Operating System Development from Scratch – Getting started, bootloader development – Part 2

lovelacec (31)in #computer • 4 years ago

Hello everybody, it’s me, Lovelace. In this entry, we will talk a little about memory, the boot process of a BIOS machine and we will get to write our bootloader :O.

Let’s get started by talking a little about memory.

What's memory?

Memory is a piece of hardware that allows computers to store information. Random Access Memory (RAM) is your computer’s main memory, here programs can read and write information. Read-Only Memory (ROM) is a form of memory that can only be read from.

Let’s talk about the difference between RAM and ROM now. RAM is a writable memory that can be written or read from, it is used only for temporary storage and all its data is lost when you power off your computer. When would you use RAM? Well, you would use it when you write a program that deals with variables. For example, Whenever you program in C and you have a program that stores 50 to a variable called `A’, “50” is getting stored in your computer’s memory. When you power off your computer, that “50” is gone forever.

In contrast, ROM cannot be written through normal means, it is permanent and will keep its data after power loss so, whenever you power off your computer, the ROM will be the same when you put it back on. You generally use ROM when creating programs for embedded devices, for example, the BIOS in your computer.

Memory is generally accessed linearly, for example, you might say “read from memory address 50”, this will read from memory address 50 to, you might say, memory address 78, the data is stored in order.

The Boot process

Let’s talk now about the steps your computer takes before booting into your operating system.

First, the BIOS is executed from ROM (Read-Only memory), the BIOS then loads an operating system’s bootloader into address 0x7c00, once it’s loaded into that address, it will execute it and then, the bootloader, will load the kernel and the kernel, then, will load and execute essential pieces of the operating system.

What is a bootloader?

A bootloader is a small program that is responsible for loading the kernel of an operating system.
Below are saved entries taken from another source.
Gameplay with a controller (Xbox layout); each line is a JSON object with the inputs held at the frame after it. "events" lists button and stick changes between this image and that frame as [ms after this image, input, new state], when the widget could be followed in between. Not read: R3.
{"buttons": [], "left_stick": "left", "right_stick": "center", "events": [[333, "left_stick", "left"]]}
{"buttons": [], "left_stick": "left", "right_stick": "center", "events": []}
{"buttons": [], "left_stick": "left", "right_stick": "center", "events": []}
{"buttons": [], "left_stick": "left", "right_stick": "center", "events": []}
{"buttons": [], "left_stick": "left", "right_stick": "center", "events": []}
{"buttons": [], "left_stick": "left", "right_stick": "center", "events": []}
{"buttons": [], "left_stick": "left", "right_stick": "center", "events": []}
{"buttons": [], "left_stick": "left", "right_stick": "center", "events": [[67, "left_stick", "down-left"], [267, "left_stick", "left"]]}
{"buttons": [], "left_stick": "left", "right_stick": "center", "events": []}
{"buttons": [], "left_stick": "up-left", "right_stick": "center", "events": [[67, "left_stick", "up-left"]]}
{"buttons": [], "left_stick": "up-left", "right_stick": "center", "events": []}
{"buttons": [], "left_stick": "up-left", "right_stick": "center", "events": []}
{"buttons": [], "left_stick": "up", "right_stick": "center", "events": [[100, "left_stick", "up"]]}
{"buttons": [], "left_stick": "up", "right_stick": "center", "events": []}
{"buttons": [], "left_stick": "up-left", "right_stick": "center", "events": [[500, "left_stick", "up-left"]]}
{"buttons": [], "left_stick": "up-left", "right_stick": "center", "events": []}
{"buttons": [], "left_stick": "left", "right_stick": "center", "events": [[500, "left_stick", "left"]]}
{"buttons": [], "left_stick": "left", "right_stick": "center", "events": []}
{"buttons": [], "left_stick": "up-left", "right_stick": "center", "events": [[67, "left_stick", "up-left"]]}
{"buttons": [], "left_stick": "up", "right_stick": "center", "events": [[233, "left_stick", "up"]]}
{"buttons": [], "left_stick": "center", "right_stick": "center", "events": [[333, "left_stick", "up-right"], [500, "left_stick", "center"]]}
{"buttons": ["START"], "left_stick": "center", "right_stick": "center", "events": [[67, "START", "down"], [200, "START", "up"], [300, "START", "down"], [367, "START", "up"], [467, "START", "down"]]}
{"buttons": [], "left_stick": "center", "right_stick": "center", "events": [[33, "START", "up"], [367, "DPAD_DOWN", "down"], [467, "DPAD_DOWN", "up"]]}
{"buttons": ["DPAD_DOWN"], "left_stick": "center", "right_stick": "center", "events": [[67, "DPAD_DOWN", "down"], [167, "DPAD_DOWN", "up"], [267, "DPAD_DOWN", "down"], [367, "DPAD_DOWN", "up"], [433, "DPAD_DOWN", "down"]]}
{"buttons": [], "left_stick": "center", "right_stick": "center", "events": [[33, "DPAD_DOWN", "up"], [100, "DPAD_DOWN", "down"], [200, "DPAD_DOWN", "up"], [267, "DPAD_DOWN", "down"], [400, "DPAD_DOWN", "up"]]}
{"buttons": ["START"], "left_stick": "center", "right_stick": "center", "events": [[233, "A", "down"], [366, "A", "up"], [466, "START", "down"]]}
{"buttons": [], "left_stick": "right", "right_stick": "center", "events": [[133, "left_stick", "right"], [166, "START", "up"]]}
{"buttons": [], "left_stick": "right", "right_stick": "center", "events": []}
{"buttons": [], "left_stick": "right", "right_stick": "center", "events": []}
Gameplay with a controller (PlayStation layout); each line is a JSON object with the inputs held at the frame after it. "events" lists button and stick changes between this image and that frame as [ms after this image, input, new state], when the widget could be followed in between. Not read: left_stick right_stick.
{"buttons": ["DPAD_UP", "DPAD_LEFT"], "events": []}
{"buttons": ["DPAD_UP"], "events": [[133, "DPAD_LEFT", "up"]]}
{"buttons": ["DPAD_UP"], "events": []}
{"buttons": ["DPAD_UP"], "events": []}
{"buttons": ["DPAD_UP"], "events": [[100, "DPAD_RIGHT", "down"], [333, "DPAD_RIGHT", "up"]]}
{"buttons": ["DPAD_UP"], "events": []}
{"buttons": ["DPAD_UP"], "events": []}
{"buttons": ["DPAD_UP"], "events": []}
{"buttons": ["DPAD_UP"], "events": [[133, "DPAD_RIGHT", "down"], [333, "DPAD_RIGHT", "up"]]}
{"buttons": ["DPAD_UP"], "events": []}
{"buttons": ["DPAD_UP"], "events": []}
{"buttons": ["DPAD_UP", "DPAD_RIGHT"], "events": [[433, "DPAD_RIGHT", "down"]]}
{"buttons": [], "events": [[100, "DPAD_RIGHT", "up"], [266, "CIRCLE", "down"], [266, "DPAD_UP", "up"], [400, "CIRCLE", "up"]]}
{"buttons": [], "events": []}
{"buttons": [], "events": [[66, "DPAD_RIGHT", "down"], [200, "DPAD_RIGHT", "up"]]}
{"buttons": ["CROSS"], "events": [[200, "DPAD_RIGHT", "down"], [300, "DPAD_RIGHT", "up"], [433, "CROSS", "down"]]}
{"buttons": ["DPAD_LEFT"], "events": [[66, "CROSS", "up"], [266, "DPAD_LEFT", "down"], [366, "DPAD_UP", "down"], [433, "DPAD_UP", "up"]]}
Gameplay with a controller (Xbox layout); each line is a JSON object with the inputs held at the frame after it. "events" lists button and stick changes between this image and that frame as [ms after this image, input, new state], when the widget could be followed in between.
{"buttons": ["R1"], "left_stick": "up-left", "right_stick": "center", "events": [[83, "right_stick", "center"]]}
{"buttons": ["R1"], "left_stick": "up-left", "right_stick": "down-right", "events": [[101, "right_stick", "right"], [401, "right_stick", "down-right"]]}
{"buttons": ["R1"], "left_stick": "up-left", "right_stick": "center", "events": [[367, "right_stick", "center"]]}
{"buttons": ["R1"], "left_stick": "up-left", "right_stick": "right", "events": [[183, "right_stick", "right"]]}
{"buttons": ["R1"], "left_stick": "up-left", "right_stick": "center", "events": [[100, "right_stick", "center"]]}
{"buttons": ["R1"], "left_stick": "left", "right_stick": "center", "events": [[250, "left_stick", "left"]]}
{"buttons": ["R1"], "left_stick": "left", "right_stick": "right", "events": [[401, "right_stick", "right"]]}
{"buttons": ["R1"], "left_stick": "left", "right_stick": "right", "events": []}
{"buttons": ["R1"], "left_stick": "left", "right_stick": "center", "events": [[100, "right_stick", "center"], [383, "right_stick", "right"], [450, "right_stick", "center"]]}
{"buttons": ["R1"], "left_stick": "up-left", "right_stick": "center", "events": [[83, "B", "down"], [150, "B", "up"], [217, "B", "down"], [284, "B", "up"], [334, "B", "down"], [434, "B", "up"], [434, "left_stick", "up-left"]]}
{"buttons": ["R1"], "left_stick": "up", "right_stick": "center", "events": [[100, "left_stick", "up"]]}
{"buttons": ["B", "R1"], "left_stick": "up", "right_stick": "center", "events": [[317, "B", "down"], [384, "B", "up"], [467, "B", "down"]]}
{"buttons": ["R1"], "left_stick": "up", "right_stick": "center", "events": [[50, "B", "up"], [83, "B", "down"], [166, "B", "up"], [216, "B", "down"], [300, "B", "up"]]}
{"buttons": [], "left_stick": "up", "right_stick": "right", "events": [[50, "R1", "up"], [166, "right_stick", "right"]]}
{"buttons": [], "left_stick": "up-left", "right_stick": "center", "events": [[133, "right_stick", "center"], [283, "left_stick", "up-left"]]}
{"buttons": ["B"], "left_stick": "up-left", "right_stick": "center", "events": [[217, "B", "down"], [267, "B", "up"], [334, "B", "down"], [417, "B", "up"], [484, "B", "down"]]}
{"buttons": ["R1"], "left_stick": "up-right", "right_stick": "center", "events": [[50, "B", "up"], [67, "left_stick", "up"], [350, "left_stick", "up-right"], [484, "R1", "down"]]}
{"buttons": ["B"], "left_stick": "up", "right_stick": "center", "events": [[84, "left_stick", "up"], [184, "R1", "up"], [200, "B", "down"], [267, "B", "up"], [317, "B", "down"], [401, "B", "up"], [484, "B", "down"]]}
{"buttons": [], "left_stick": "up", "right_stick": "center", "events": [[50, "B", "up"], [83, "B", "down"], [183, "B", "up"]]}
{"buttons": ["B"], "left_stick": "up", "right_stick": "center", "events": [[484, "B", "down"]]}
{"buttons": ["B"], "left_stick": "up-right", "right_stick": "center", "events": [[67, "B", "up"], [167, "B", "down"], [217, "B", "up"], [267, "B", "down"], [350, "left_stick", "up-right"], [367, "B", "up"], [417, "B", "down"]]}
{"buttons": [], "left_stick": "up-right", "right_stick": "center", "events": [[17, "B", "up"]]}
When the computer first boots, the processor is in a compatibility mode called real mode and it only gives us access to one megabyte of memory, it runs only 16-bit code, we are very limited at this mode, that’s why we write a bootloader which will put us into what’s known as protected mode, which will give us access to four gigabytes of memory and we will be running 32-bit code.

So, a bootloader’s job is to load our kernel into memory, switches the processor to 32-bit protected mode and then executes our kernel.

How is a bootloader detected by the BIOS? Well, the BIOS will search in all the storage mediums for a boot signature, the 511 and the 512 byte should contain the boot signature 0x55 and 0xAA, respectively. When the BIOS finds that signature it will load that entire sector, a bootloader cannot be more than 512 bytes in size.

A little bit about BIOS

A BIOS is almost a kernel itself, it has routines to assist our bootloader in booting our kernel, they are generic and they are also part of a standard so all BIOSes follow a similar interface so they are compatible with each other. The BIOS is also in 16-bit code, so only 16-bit code can be executed properly.

Our Bootloader

Let’s start creating our bootloader then.

First, as this is going to be an entire project, let’s create a folder and organise it a little. I always have a “Repos” folder in my home directory and there I store repositories of any kind, I’ll be using this path only for demonstration purposes, you can store this project wherever you want. So, let’s create a folder called, for example, “Olympus OS” and there, let’s create a file called boot.asm, we will write our bootloader using the Assembly language.

We first need to specify our assembly origin so that the assembler knows how to offset our data, as I mentioned previously, the BIOS will load us into the address 7c00 so we should tell our assembler to originate from that address. We can do that by doing:

  ORG 0x7c00

There are better ways to do it, ideally, the origin should be zero and we’d then do a jump to address 7c00, but anyway, let’s keep it this way.

Now, we have to tell the assembler that we are writing code to the 16-bit architecture, so after we specify the origin, do:

  BITS 16

That will ensure that the assembly only assembles instructions into 16-bit code.
Let’s write a start label now, we will use it to represent where we are going to be writing our code.

  start:

Now, let’s write something little to print a character to the screen so we know our bootloader is being executed:

  mov ah, 0eh
  mov al, 'A'
  int 0x10

What we are doing is set the value 0eh to the ‘ah’ register, the ‘A’ character into the ‘al’ register and we are then calling the BIOS interrupt 10. What does this interrupt do? It outputs the character ‘A’ to the screen. ‘0eh’ is the command to do that and ‘A’ is the character we are printing.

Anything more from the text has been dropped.